- Lind Township, Minnesota Location within the state of Minnesota Lind Township, Minnesota Lind Township, Minnesota (the United States)
- Coordinates: 48°34′43″N 96°19′9″W﻿ / ﻿48.57861°N 96.31917°W
- Country: United States
- State: Minnesota
- County: Roseau

Area
- • Total: 36.1 sq mi (93.6 km^{2})
- • Land: 36.1 sq mi (93.6 km^{2})
- • Water: 0 sq mi (0.0 km^{2})
- Elevation: 1,080 ft (330 m)

Population (2000)
- • Total: 58
- • Density: 1.6/sq mi (0.6/km^{2})
- Time zone: UTC-6 (Central (CST))
- • Summer (DST): UTC-5 (CDT)
- FIPS code: 27-37196
- GNIS feature ID: 0664787

= Lind Township, Roseau County, Minnesota =

Township in Minnesota, United States

Lind Township is a township in Roseau County, Minnesota, United States. The population was 58 at the 2000 census.

Lind Township was named for John Lind, 14th Governor of Minnesota.

==Geography==
According to the United States Census Bureau, the township has a total area of 36.1 square miles (93.6 km^{2}), all land.

==Demographics==
As of the census of 2000, there were 58 people, 22 households, and 17 families residing in the township. The population density was 1.6 PD/sqmi. There were 30 housing units at an average density of 0.8 /sqmi. The racial makeup of the township was 100.00% White.

There were 22 households, out of which 31.8% had children under the age of 18 living with them, 81.8% were married couples living together, and 18.2% were non-families. 18.2% of all households were made up of individuals, and 9.1% had someone living alone who was 65 years of age or older. The average household size was 2.64 and the average family size was 3.00.

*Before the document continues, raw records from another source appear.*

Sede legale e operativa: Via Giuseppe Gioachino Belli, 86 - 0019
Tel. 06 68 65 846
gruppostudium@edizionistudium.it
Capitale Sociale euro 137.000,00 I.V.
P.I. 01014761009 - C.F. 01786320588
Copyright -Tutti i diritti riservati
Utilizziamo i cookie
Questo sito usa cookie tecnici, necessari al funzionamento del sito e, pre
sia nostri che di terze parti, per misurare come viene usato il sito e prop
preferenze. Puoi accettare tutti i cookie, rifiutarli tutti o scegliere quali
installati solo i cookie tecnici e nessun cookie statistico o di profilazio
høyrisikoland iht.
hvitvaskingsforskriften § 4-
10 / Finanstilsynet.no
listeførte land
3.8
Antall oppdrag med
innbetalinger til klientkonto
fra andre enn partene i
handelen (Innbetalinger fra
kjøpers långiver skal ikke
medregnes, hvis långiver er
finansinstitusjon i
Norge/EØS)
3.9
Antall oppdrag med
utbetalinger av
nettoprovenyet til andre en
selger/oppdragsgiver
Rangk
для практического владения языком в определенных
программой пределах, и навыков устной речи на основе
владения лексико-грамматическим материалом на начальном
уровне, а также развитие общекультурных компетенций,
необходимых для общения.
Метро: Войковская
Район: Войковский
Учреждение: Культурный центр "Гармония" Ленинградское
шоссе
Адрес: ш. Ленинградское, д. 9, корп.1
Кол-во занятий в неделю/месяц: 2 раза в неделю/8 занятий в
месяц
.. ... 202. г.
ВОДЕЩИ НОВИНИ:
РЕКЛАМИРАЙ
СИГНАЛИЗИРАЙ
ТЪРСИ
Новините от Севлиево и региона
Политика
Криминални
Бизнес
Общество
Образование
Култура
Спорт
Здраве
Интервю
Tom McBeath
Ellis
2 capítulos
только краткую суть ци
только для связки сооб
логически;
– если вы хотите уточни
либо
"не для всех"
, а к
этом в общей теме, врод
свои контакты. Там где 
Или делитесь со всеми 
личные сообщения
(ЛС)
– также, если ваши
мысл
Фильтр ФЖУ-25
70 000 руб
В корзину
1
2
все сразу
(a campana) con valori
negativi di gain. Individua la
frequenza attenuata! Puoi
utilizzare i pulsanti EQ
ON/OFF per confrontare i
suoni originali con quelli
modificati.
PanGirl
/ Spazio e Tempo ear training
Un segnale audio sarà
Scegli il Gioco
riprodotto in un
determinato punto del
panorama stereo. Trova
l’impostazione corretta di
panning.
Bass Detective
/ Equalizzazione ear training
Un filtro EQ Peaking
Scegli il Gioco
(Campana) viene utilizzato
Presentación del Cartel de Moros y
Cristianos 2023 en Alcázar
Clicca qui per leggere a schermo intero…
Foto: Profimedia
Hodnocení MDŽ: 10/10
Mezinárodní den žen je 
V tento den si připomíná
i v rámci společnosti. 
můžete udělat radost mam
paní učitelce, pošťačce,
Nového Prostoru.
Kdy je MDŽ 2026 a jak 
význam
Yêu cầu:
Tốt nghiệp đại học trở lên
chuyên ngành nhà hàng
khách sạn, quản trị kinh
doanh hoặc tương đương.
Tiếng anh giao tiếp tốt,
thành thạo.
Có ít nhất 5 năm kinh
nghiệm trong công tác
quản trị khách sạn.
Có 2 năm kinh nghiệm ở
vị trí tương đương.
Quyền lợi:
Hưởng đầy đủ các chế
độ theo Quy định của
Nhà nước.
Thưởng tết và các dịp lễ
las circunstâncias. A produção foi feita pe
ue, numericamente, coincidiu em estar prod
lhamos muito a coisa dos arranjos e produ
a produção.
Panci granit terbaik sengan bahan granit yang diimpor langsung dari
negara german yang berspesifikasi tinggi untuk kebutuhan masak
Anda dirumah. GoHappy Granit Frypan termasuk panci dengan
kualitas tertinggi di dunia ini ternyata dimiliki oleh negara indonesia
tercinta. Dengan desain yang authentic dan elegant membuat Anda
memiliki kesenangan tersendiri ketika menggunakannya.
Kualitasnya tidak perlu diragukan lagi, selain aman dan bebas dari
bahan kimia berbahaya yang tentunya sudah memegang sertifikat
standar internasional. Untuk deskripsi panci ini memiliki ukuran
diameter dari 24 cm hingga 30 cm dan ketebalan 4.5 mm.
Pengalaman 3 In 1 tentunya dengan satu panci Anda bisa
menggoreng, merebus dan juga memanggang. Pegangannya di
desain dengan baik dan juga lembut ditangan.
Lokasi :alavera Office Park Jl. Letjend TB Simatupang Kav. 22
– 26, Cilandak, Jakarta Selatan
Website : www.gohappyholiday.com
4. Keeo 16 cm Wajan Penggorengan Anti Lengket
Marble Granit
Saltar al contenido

In the township the population was spread out, with 29.3% under the age of 18, 3.4% from 18 to 24, 24.1% from 25 to 44, 22.4% from 45 to 64, and 20.7% who were 65 years of age or older. The median age was 37 years. For every 100 females, there were 100.0 males. For every 100 females age 18 and over, there were 95.2 males.

The median income for a household in the township was $26,250, and the median income for a family was $33,750. Males had a median income of $8,438 versus $30,625 for females. The per capita income for the township was $11,005. None of the population and none of the families were below the poverty line.